SAML (Security Assertion Markup Language)

  • SAML is an XML-based language used to exchange security-related information.

  • It's primarily used for web SSO, allowing users to access multiple applications with a single set of credentials.

  • SAML relies on a centralized identity provider (IdP) to authenticate users and then issues assertions that contain user information.

  • The assertion is then sent to the Service Provider (SP), which validates the user's identity and grants access accordingly.

OIDC (OpenID Connect)

  • OIDC is an authentication protocol built on top of OAuth 2.0, making it a more modern alternative to SAML.

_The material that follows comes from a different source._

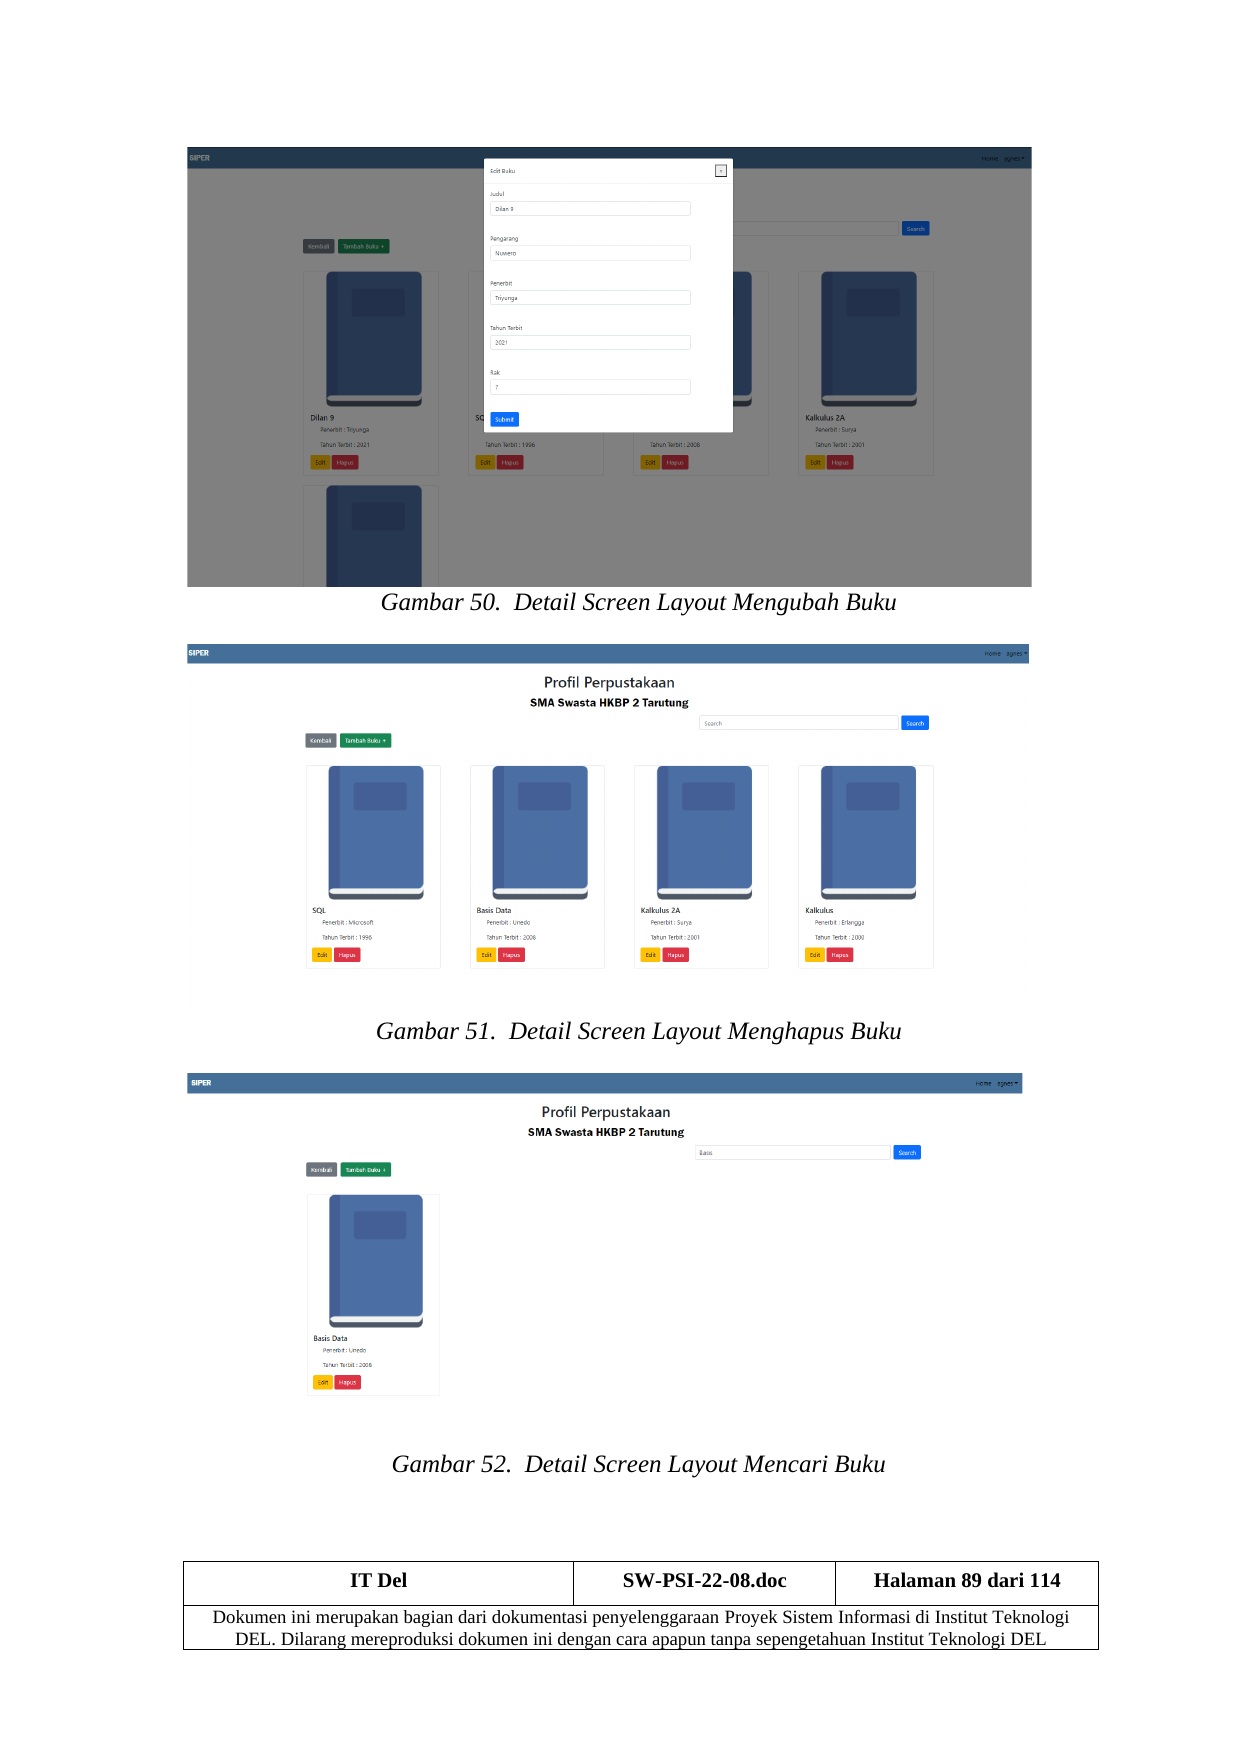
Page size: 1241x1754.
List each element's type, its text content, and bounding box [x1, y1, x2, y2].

  • OIDC focuses on providing a standardized way for applications to perform user authentication, authorization, and profile information exchange.

  • Unlike SAML, OIDC doesn't require the SP to maintain its own database or store any user data; instead, the IdP provides all the necessary information through a JSON-based profile.

  • OIDC is designed to be more extensible and flexible than SAML, supporting features like dynamic consent, authorization codes, and refresh tokens.

Key differences

  1. Architecture: SAML relies on a centralized IdP, whereas OIDC allows for decentralized authentication with multiple IdPs.

  2. Protocol complexity: OIDC is built on top of OAuth 2.0, making it more complex than SAML. However, this also means OIDC offers more features and flexibility.

  3. User data storage: SAML requires the SP to store user information, whereas OIDC relies solely on the IdP for storing user data.

  4. Security: Both protocols are secure in their own way, but OIDC's reliance on JSON-based profiles makes it easier to implement and manage security features like encryption and signature validation.

When to choose each

  • Use SAML when:

    • You need a tried-and-true protocol for web SSO.

    • Your existing infrastructure is already set up with SAML-based authentication.

  • Use OIDC when:

    • You want a more modern, extensible, and flexible identity protocol.

    • You're building a new application or service that requires advanced authentication features.